Jesus the son of Mary said: O Allah, our Lord! Send down for us a table spread with food from heaven, that it may be a feast (Eid) for us, for the first of us and for the last of us, and a sign from You. Give us sustenance, for You are the Best of Sustainers. The Qur’an 5:114

God then accepts Jesus’s prayer, but with a warning.

Allah said: Surely I will send it down to you, but whoever shall disbelieve afterwards from among you, surely I will chastise him with a chastisement with which I will not chastise, anyone among the nations. The Qur’an 5:115

Like the Qur’anic tradition, this conversation does not have a historic context. It does not say as to when this dialogue took place.

One commentator of the Qur’an asserts that this request followed a period of 30 days of fast and the feast (Eid) mentioned in verse 114 is in parallel with Eid al Fitr that follows the 30 days fasting during Ramadan for Muslims. However, this account is not parallel to the accounts in the Gospel.

Others draw references to the multiplication of the loaves of bread and fish that fed 5000 villagers, as told in Matthew 14:13-21(and Mark 6:32-44).

As soon as Jesus heard the news, he left in a boat to a remote area to be alone. But the crowds heard where he was headed and followed on foot from many towns. Jesus saw the huge crowd as he stepped from the boat, and he had compassion on them and healed their sick. That evening the disciples came to him and said, “This is a remote place, and it’s already getting late. Send the crowds away so they can go to the villages and buy food for themselves.” But Jesus said, “That isn’t necessary—you feed them.” “But we have only five loaves of bread and two fish!” they answered. “Bring them here,” he said. Then he told the people to sit down on the grass. Jesus took the five loaves and two fish, looked up toward heaven, and blessed them. Then, breaking the loaves into pieces, he gave the bread to the disciples, who distributed it to the people. They all ate as much as they wanted, and afterward, the disciples picked up twelve baskets of leftovers. About 5,000 men were fed that day, in addition to all the women and children!

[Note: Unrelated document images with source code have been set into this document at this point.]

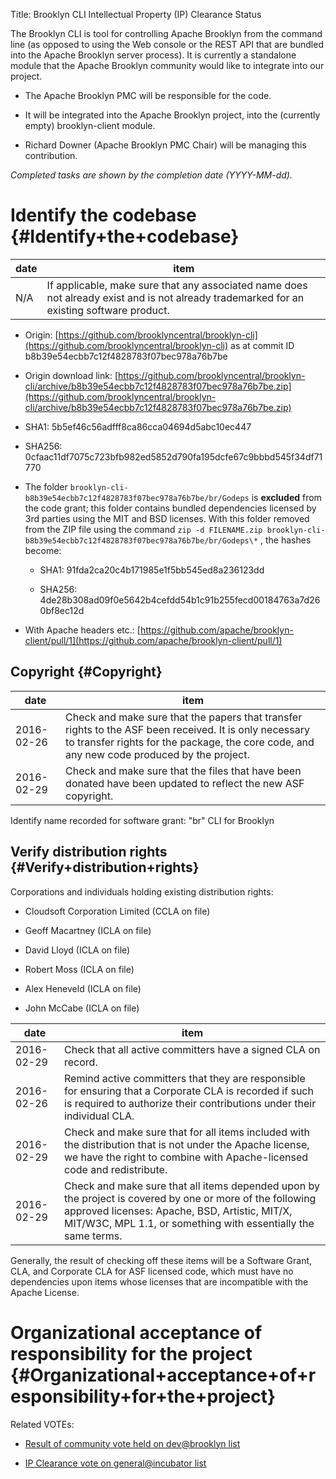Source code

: Title: Brooklyn CLI Intellectual Property (IP) Clearance Status


The Brooklyn CLI is tool for controlling Apache Brooklyn from the command line (as opposed to using the Web console or the REST API that are bundled into the Apache Brooklyn server process). It is currently a standalone module that the Apache Brooklyn community would like to integrate into our project.



- The Apache Brooklyn PMC will be responsible for the code.


- It will be integrated into the Apache Brooklyn project, into the (currently empty) brooklyn-client module.


- Richard Downer (Apache Brooklyn PMC Chair) will be managing this contribution.

 _Completed tasks are shown by the completion date (YYYY-MM-dd)._ 


# Identify the codebase {#Identify+the+codebase}

| date | item |
|------|------|
| N/A | If applicable, make sure that any associated name does not already exist and is not already trademarked for an existing software product. |


- Origin: [https://github.com/brooklyncentral/brooklyn-cli](https://github.com/brooklyncentral/brooklyn-cli) as at commit ID b8b39e54ecbb7c12f4828783f07bec978a76b7be

- Origin download link: [https://github.com/brooklyncentral/brooklyn-cli/archive/b8b39e54ecbb7c12f4828783f07bec978a76b7be.zip](https://github.com/brooklyncentral/brooklyn-cli/archive/b8b39e54ecbb7c12f4828783f07bec978a76b7be.zip) 

- SHA1: 5b5ef46c56adfff8ca86cca04694d5abc10ec447

- SHA256: 0cfaac11df7075c723bfb982ed5852d790fa195dcfe67c9bbbd545f34df71770

- The folder `brooklyn-cli-b8b39e54ecbb7c12f4828783f07bec978a76b7be/br/Godeps` is **excluded** from the code grant; this folder contains bundled dependencies licensed by 3rd parties using the MIT and BSD licenses. With this folder removed from the ZIP file using the command `zip -d FILENAME.zip brooklyn-cli-b8b39e54ecbb7c12f4828783f07bec978a76b7be/br/Godeps\*` , the hashes become:

  - SHA1: 91fda2ca20c4b171985e1f5bb545ed8a236123dd

  - SHA256: 4de28b308ad09f0e5642b4cefdd54b1c91b255fecd00184763a7d260bf8ec12d


- With Apache headers etc.: [https://github.com/apache/brooklyn-client/pull/1](https://github.com/apache/brooklyn-client/pull/1) 

## Copyright {#Copyright}

| date | item |
|------|------|
| 2016-02-26 | Check and make sure that the papers that transfer rights to the ASF been received. It is only necessary to transfer rights for the package, the core code, and any new code produced by the project. |
| 2016-02-29 | Check and make sure that the files that have been donated have been updated to reflect the new ASF copyright. |

Identify name recorded for software grant: "br" CLI for Brooklyn


## Verify distribution rights {#Verify+distribution+rights}

Corporations and individuals holding existing distribution rights:



- Cloudsoft Corporation Limited (CCLA on file)

- Geoff Macartney (ICLA on file)

- David Lloyd (ICLA on file)

- Robert Moss (ICLA on file)

- Alex Heneveld (ICLA on file)

- John McCabe (ICLA on file)

| date | item |
|------|------|
| 2016-02-29 | Check that all active committers have a signed CLA on record. |
| 2016-02-26 | Remind active committers that they are responsible for ensuring that a Corporate CLA is recorded if such is required to authorize their contributions under their individual CLA. |
| 2016-02-29 | Check and make sure that for all items included with the distribution that is not under the Apache license, we have the right to combine with Apache-licensed code and redistribute. |
| 2016-02-29 | Check and make sure that all items depended upon by the project is covered by one or more of the following approved licenses: Apache, BSD, Artistic, MIT/X, MIT/W3C, MPL 1.1, or something with essentially the same terms. |

Generally, the result of checking off these items will be a Software Grant, CLA, and Corporate CLA for ASF licensed code, which must have no dependencies upon items whose licenses that are incompatible with the Apache License.


# Organizational acceptance of responsibility for the project {#Organizational+acceptance+of+responsibility+for+the+project}

Related VOTEs:



-  [Result of community vote held on dev@brooklyn list](http://mail-archives.apache.org/mod_mbox/incubator-brooklyn-dev/201602.mbox/%3CCABQFKi35ymwtTTnZCNwAYtAhVYr6VErQE8ToZZhgncv6QK5tgQ%40mail.gmail.com%3E) 

-  [IP Clearance vote on general@incubator list](http://mail-archives.apache.org/mod_mbox/incubator-general/201602.mbox/%3CCABQFKi1-VxhduAnn0BKewsDihWJP0kcBZ5KerWi%3DVXVjs-%2B5bQ%40mail.gmail.com%3E)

This resonates well with the Qur’anic accounts (v 114) of Jesus asking to provide the heavenly food, sufficient for the first of us and for the last of us.

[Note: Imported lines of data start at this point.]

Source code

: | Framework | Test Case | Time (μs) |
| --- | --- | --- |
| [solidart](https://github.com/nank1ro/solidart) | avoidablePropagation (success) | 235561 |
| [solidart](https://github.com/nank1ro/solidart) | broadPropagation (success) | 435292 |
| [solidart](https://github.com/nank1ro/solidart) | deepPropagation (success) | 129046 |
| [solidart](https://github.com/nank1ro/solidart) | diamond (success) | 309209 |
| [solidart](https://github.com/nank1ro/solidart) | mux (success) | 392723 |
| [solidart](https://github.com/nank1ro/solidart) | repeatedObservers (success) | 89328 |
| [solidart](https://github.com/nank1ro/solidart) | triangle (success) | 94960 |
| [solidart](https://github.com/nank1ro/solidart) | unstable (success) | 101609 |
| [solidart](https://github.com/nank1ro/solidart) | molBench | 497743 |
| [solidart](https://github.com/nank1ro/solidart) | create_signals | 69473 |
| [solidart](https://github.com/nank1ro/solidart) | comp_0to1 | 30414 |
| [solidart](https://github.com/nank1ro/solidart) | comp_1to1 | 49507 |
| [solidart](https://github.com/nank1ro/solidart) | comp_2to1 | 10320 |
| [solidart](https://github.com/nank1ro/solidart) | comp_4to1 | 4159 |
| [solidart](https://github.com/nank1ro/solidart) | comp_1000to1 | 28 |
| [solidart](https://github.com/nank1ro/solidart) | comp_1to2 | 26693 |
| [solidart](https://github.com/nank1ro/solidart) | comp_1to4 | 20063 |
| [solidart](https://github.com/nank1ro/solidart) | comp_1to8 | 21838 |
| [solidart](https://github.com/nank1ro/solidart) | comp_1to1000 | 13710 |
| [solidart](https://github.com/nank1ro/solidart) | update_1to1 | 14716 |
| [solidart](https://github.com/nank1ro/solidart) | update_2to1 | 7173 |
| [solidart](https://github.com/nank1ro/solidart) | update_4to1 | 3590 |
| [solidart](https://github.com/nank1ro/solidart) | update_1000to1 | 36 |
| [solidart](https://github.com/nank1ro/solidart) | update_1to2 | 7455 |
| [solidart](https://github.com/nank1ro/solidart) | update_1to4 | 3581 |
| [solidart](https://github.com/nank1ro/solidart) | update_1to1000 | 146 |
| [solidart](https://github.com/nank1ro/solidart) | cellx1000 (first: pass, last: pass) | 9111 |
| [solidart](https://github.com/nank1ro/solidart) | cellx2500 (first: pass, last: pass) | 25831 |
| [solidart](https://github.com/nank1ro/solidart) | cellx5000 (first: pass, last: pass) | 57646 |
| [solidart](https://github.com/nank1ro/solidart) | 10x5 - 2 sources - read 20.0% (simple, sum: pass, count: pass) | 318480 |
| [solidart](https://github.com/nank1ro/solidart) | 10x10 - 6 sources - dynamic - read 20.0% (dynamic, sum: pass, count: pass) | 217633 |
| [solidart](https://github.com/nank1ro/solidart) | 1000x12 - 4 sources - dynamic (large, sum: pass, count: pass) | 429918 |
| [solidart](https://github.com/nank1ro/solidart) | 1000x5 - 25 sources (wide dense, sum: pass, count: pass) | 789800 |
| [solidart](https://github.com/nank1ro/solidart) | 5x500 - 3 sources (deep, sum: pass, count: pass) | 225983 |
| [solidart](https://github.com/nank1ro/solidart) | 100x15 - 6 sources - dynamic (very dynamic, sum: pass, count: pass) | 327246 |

Others have drawn parallel to the last supper Jesus shared with his disciples during the Easter week leading to the crucifixion, and the heavenly food of the Eucharist that is derived from it. To be clear, the term “Last Supper” or “Eucharist” do not appear in the Gospel but are widely used Christian references to the last meal of Jesus and his disciples, mentioned in the three synoptic Gospels of Matthew, Mark (chapter14) and Luke (chapter 22).

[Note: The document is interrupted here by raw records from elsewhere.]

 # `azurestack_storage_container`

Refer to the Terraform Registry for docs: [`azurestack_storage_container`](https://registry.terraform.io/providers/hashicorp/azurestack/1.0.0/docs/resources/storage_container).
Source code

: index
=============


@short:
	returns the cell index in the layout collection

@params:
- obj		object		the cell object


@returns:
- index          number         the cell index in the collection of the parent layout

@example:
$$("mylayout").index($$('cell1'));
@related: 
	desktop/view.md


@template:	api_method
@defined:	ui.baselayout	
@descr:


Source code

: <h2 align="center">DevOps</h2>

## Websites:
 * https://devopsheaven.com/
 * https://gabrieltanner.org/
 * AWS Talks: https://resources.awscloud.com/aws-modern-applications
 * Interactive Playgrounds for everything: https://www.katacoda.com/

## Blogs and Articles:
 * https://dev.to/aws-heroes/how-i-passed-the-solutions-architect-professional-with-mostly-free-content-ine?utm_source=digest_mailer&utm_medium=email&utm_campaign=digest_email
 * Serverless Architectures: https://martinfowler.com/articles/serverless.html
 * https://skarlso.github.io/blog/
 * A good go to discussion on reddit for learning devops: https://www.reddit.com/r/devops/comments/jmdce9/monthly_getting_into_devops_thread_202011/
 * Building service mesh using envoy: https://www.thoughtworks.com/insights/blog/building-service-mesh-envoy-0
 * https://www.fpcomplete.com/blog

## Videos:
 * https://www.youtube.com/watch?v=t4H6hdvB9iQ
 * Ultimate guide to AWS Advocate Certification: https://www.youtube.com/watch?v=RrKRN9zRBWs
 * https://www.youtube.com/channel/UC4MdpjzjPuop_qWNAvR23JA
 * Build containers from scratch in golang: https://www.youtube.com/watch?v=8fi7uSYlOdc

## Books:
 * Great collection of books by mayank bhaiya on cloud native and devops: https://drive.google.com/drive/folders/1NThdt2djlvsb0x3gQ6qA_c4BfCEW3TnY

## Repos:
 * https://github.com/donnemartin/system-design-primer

As they were eating, Jesus took some bread and blessed it. Then he broke it in pieces and gave it to the disciples, saying, “Take this and eat it, for this is my body.” And he took a cup of wine and gave thanks to God for it. He gave it to them and said, “Each of you drink from it, for this is my blood, which confirms the covenant[d] between God and his people. It is poured out as a sacrifice to forgive the sins of many. Mark my words—I will not drink wine again until the day I drink it new with you in my Father’s Kingdom.” Matthew 26:26-29

The heavenly food is not specifically mentioned in the Gospel’s accounts of the last supper. But the Qur’anic account of Send down for us a table spread with food from heaven, that it may be a feast (Eid) for us may relate well with the Gospel’s account and the tradition among many Christian denominations of the Eucharist. The followers of Jesus observe this as a sacred feast during the Holy Communion. The Qur’an does not mention what type of food was descended, though fish and bread are often described by many commentators. None of them have included alcohol, which is forbidden in Islam.

Whether the accounts of the Table Spread and the disciples mentioned in chapter 5 in the Qur’an relate to the multiplication of the loaves of bread and fish, or the Last Supper and the Eucharist, or represent a stand-alone account of Jesus and his disciples’ request for the heavenly food, I remain very intrigued. To learn that the disciples of Isa, as Jesus is known in the Qur’an, asked him to request for heavenly food, and got it, is in itself a remarkable story. Not only that but the entire surah (chapter) is named after that is perhaps even more remarkable.